Unraveling the magnetic ground-state in alkali-metal lanthanide oxide Na$_2$PrO$_3$

TL;DR

This study combines muon spin spectroscopy, neutron scattering, and theoretical modeling to elucidate the magnetic ground state of Na$_2$PrO$_3$, revealing antiferromagnetic order with a small static moment and complex excitation spectra.

Contribution

It provides a detailed experimental and theoretical analysis of Na$_2$PrO$_3$, showing the deviation of the Pr$^{4+}$ ground state from the Kitaev model and characterizing its magnetic interactions.

Findings

Na$_2$PrO$_3$ exhibits Néel antiferromagnetic order below 4.9 K.

The static magnetic moment is small, ≤ 0.22 μ_B per Pr.

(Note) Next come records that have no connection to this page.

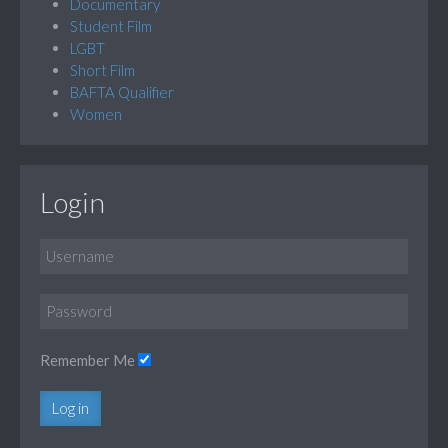
Documentary
Student Film
LGBT
Short Film
BAFTA Qualifier
Women
Login
Remember Me
Log in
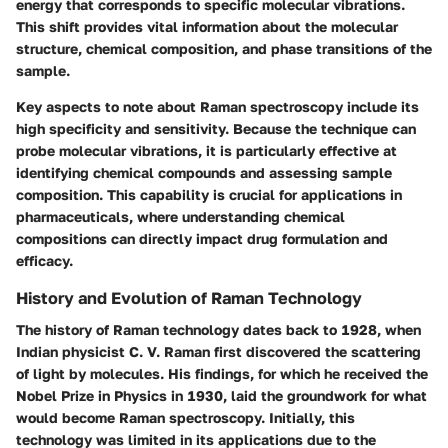
energy that corresponds to specific molecular vibrations.
This shift provides vital information about the molecular
structure, chemical composition, and phase transitions of the
sample.
Key aspects to note about Raman spectroscopy include its
high specificity and sensitivity. Because the technique can
probe molecular vibrations, it is particularly effective at
identifying chemical compounds and assessing sample
composition. This capability is crucial for applications in
pharmaceuticals, where understanding chemical
compositions can directly impact drug formulation and
efficacy.
History and Evolution of Raman Technology
The history of Raman technology dates back to 1928, when
Indian physicist C. V. Raman first discovered the scattering
of light by molecules. His findings, for which he received the
Nobel Prize in Physics in 1930, laid the groundwork for what
would become Raman spectroscopy. Initially, this
technology was limited in its applications due to the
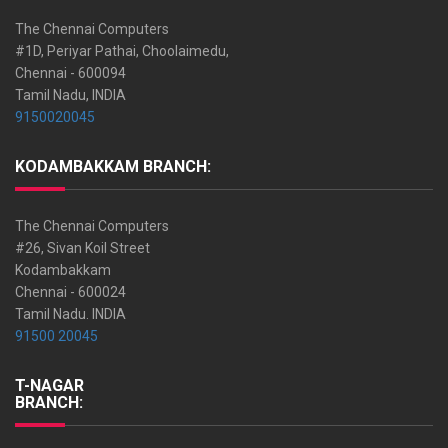
The Chennai Computers
#1D, Periyar Pathai, Choolaimedu,
Chennai - 600094
Tamil Nadu, INDIA
9150020045
KODAMBAKKAM BRANCH:
The Chennai Computers
#26, Sivan Koil Street
Kodambakkam
Chennai - 600024
Tamil Nadu. INDIA
91500 20045
T-NAGAR
BRANCH:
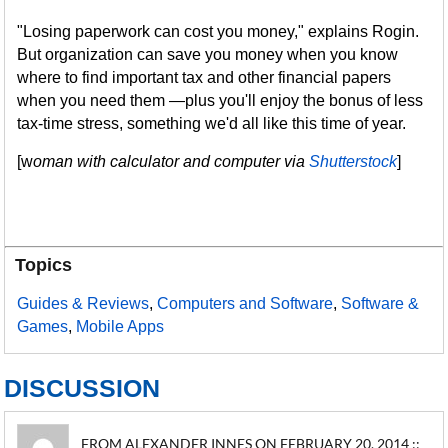
"Losing paperwork can cost you money," explains Rogin.
But organization can save you money when you know
where to find important tax and other financial papers
when you need them —plus you'll enjoy the bonus of less
tax-time stress, something we'd all like this time of year.
[w
oman with calculator and computer via
Shutterstock
]
Topics
Guides & Reviews
,
Computers and Software
,
Software &
Games
,
Mobile Apps
DISCUSSION
FROM ALEXANDER INNES ON FEBRUARY 20, 2014 ::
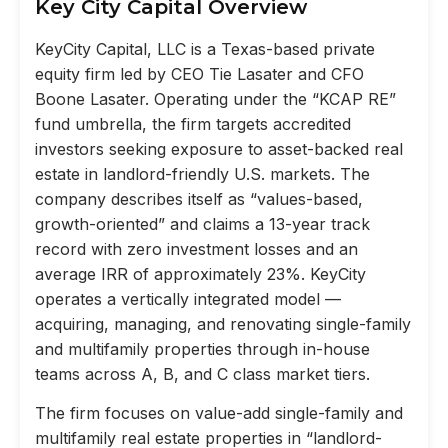
Key City Capital Overview
KeyCity Capital, LLC is a Texas-based private
equity firm led by CEO Tie Lasater and CFO
Boone Lasater. Operating under the “KCAP RE”
fund umbrella, the firm targets accredited
investors seeking exposure to asset-backed real
estate in landlord-friendly U.S. markets. The
company describes itself as “values-based,
growth-oriented” and claims a 13-year track
record with zero investment losses and an
average IRR of approximately 23%. KeyCity
operates a vertically integrated model —
acquiring, managing, and renovating single-family
and multifamily properties through in-house
teams across A, B, and C class market tiers.
The firm focuses on value-add single-family and
multifamily real estate properties in “landlord-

Magnetic excitations are well described by an XY model with Heisenberg and anisotropic exchanges.

Abstract

A comprehensive set of muon spin spectroscopy and neutron scattering measurements supported by ab-initio and model Hamiltonian simulations have been used to investigate the magnetic ground state of Na$_2$PrO$_3$. $\mu$SR reveals N\'eel antiferromagnetic order below $T_{\rm N}\! \sim\! 4.9$ K, with a small static magnetic moment $m_{\rm static}\!\leq \! 0.22$~$\mu_{\rm B}/{\rm Pr}$ collinearly aligned along the $c-$axis. Inelastic neutron measurements reveal the full spectrum of crystal field excitations and confirm that the Pr$^{4+}$ ground state wave function deviates significantly from the $\Gamma_7$ limit relevant to the Kitaev model. Single and two magnon excitations are observed in the ordered state below $T_N=4.6$ K and are well described by non-linear spin wave theory from the N\'eel state using a magnetic Hamiltonian with Heisenberg exchange $J=1$ meV and symmetric anisotropic exchange $\Gamma/J=0.1$, corresponding to an XY model. Intense two magnon excitations are accounted for by $g$-factor anisotropy $g_\mathrm{z}/g_\pm = 1.29$. A fluctuating moment $\delta m^2 = 0.57(22)$ $\mu_{\rm B}^2/{\rm Pr}$ extracted from the energy and momentum integrated inelastic neutron signal is reduced from expectations for a local $J=1/2$ moment with average $g$-factor $g_{\rm avg}\approx 1.1$. Together, the results demonstrate that the small moment in Na$_2$PrO$_3$ arises from crystal field and covalency effects and that the material does not exhibit significant quantum fluctuations..